Alcanzó a estar una semana en el cargo, tras lo cual una serie de cuestionamientos hacia su pasado como alcalde de San Fabián (haberse supuestamente hecho pasar por funcionario de Contraloría en dos municipios de Ñuble, y las dudas por un eventual sobreprecio pagado a una empresa de alcantarillado en la etapa final de su período como alcalde), hicieron insostenible su permanencia. Sin duda, un caso que hizo pensar dos veces al Gobierno antes de dar a conocer el nombre de su sucesora, y que seguramente tiene actualmente de cabeza a los asesores de la Presidencia revisando los antecedentes de los actuales postulantes.


Mantener los equilibrios
Si bien todo indicaba que se mantendrían los equilibrios políticos en la región tras la salida de Lorena Vera, y que su cargo lo ocuparía alguien del MAS, la falta de candidatos de la colectividad ha hecho volcar los ojos hacia otros dos partidos: la DC y el PR. Si bien el primero tenía serias intenciones de retornar a la Gobernación, el hecho de contar con un intendente (Rodrigo Díaz) redujo inmediatamente sus posibilidades.


El radicalismo, en tanto, no tiene representantes provinciales, y aprovechando el trabajo realizado por el ex candidato a alcalde por Chillán, Aldo Bernucci, está intentando posicionarlo como “carta de consenso”, basándose en las buenas relaciones que el ex jefe comunal mantiene con la totalidad de los partidos del bloque. Un punto importante, teniendo en cuenta que se requiere un liderazgo imparcial de cara a las primarias presidenciales y las parlamentarias de 2017.

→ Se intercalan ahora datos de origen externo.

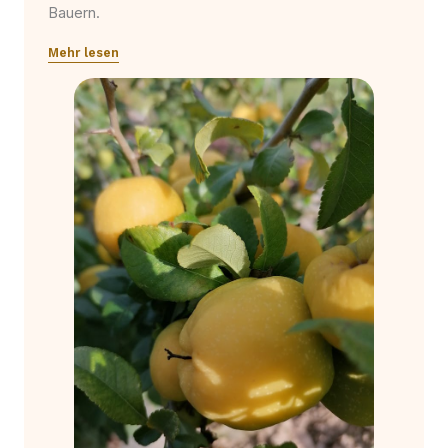
Bauern.
Mehr lesen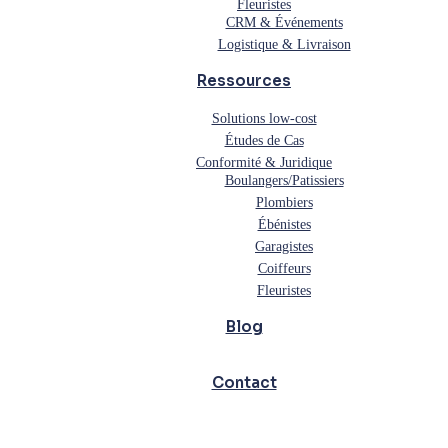
Fleuristes
CRM & Événements
Logistique & Livraison
Ressources
Solutions low-cost
Études de Cas
Conformité & Juridique
Boulangers/Patissiers
Plombiers
Ébénistes
Garagistes
Coiffeurs
Fleuristes
Blog
Contact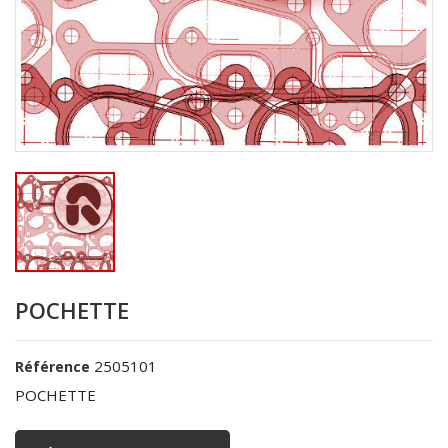
POCHETTE
2505101
Référence
POCHETTE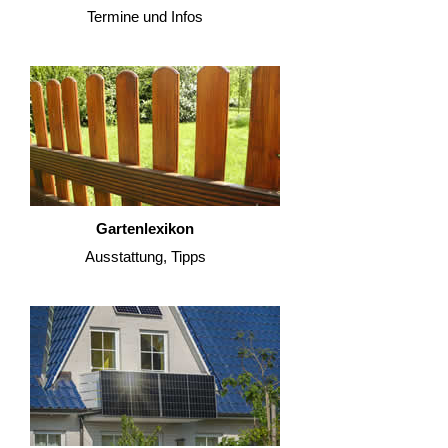
Termine und Infos
Gartenlexikon
Ausstattung, Tipps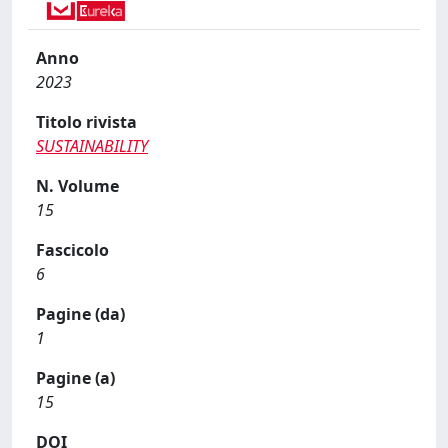
Anno
2023
Titolo rivista
SUSTAINABILITY
N. Volume
15
Fascicolo
6
Pagine (da)
1
Pagine (a)
15
DOI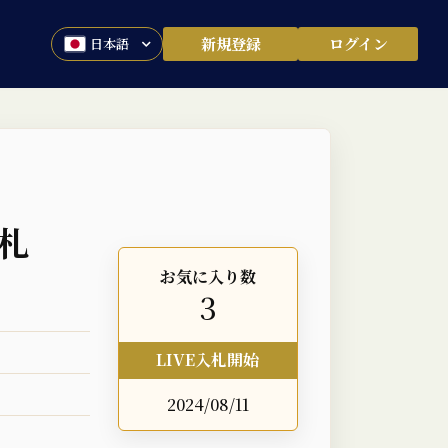
新規登録
ログイン
札
お気に入り数
3
LIVE入札開始
2024/08/11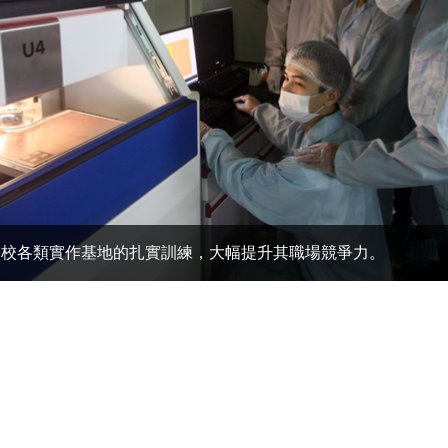
學校各類實作基地的扎實訓練，大幅提升其職場競爭力。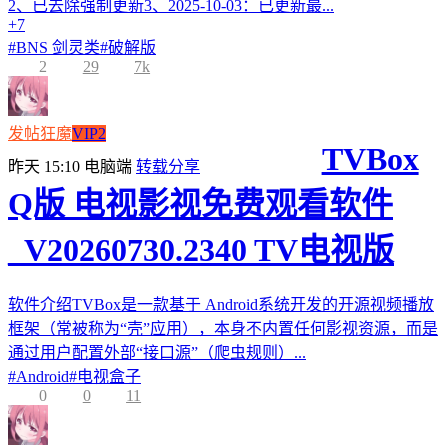
2、已去除强制更新3、2025-10-03：已更新最...
+7
#
BNS 剑灵类
#
破解版
2
29
7k
发帖狂魔
VIP2
TVBox
昨天 15:10
电脑端
转载分享
Q版 电视影视免费观看软件
_V20260730.2340 TV电视版
软件介绍TVBox是一款基于 Android系统开发的开源视频播放
框架（常被称为“壳”应用），本身不内置任何影视资源，而是
通过用户配置外部“接口源”（爬虫规则）...
#
Android
#
电视盒子
0
0
11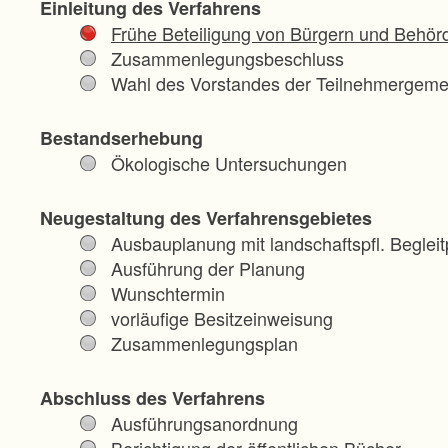
Einleitung des Verfahrens
Frühe Beteiligung von Bürgern und Behör
Zusammenlegungsbeschluss
Wahl des Vorstandes der Teilnehmergeme
Bestandserhebung
Ökologische Untersuchungen
Neugestaltung des Verfahrensgebietes
Ausbauplanung mit landschaftspfl. Begleit
Ausführung der Planung
Wunschtermin
vorläufige Besitzeinweisung
Zusammenlegungsplan
Abschluss des Verfahrens
Ausführungsanordnung
Berichtigung der öffentlichen Bücher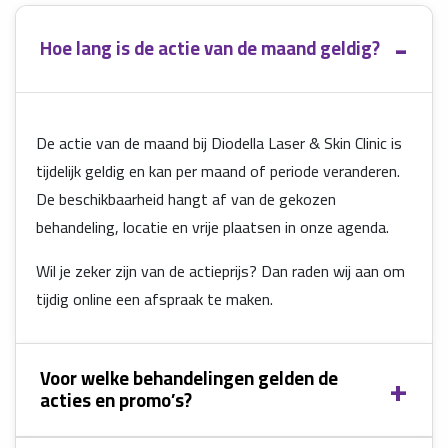
Hoe lang is de actie van de maand geldig?
De actie van de maand bij Diodella Laser & Skin Clinic is
tijdelijk geldig en kan per maand of periode veranderen.
De beschikbaarheid hangt af van de gekozen
behandeling, locatie en vrije plaatsen in onze agenda.
Wil je zeker zijn van de actieprijs? Dan raden wij aan om
tijdig online een afspraak te maken.
Voor welke behandelingen gelden de
acties en promo’s?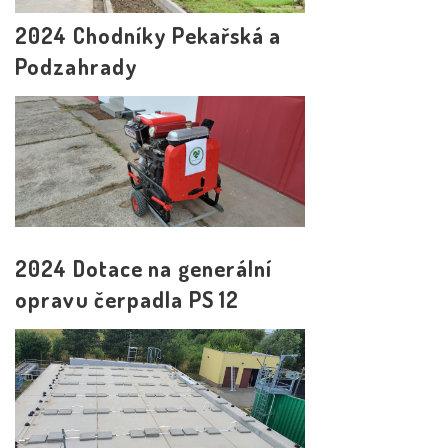
2024 Chodníky Pekařská a
Podzahrady
2024 Dotace na generální
opravu čerpadla PS 12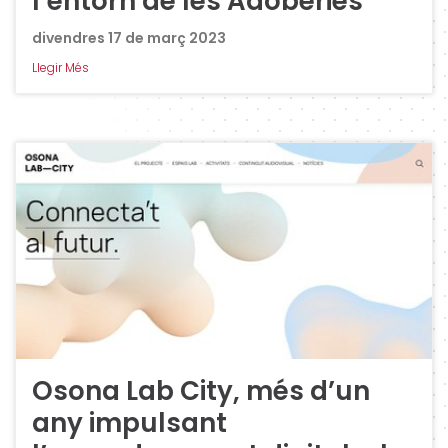
l’entorn de les Adoberies
divendres 17 de març 2023
Llegir Més
Osona Lab City, més d’un
any impulsant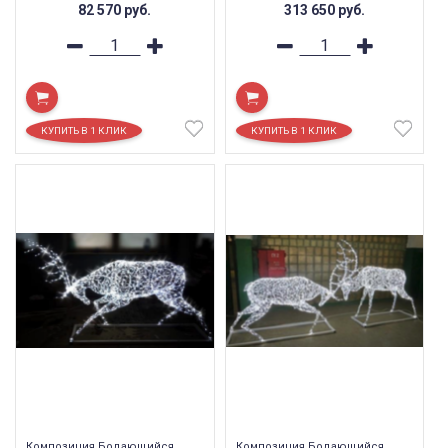
82 570
руб.
313 650
руб.
Композиция Бодающийся
Композиция Бодающийся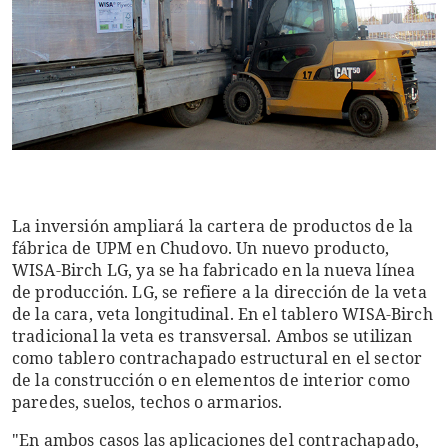
La inversión ampliará la cartera de productos de la
fábrica de UPM en Chudovo. Un nuevo producto,
WISA-Birch LG, ya se ha fabricado en la nueva línea
de producción. LG, se refiere a la dirección de la veta
de la cara, veta longitudinal. En el tablero WISA-Birch
tradicional la veta es transversal. Ambos se utilizan
como tablero contrachapado estructural en el sector
de la construcción o en elementos de interior como
paredes, suelos, techos o armarios.
"En ambos casos las aplicaciones del contrachapado,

Hasta hoy, se mantenía en la subrogancia del cargo el funcionario de planta Erwin Campos (PR), y en declaraciones a medios penquistas, la directora regional de la Junji y nombre que el MAS propuso en un principio,  Andrea Saldaña, descartó aceptar el desafío.


Altos y bajos
Reducto de radicales y demócratacristianos tras el retorno a la democracia, la Gobernación de Ñuble nunca generó polémicas o diferencias políticas. Quizás el único atisbo de la creciente lucha de poder que se avecinaba ocurrió en el 2000, cuando asumió Ricardo Lagos como Presidente, y se nombró a Patricio Huepe (DC) como gobernador, tras una década de autoridades radicales.


Eran los tiempos en que el senador Mariano Ruiz-Esquide influía directamente en los nombramientos, y en la DC sobraban los liderazgos: luego de Huepe asumieron Carlos Arzola e Ignacio Marín.


Tras los cuatro años del militante RN Eduardo Durán (2010-2014), durante la administración Piñera -período en que fue ampliamente cuestionado por su condición de “afuerino”-, la ampliación del bloque oficialista que asumía el segundo período de Michelle Bachelet obligó a efectuar un “re equilibrio de fuerzas”.


El senador Alejandro Navarro, y su entonces partido, el MAS, pidió tener representación en Ñuble y se designó a Cristian Fernández, quien debió renunciar tras serios cuestionamientos. Su cupo lo ocupó Lorena Vera, quien si bien tuvo un complicado comienzo, fue afirmándose hasta obtener una positiva evaluación desde distintos sectores. Sin embargo, su cercanía a Navarro, quien abandonó la Nueva Mayoría, marcó su salida.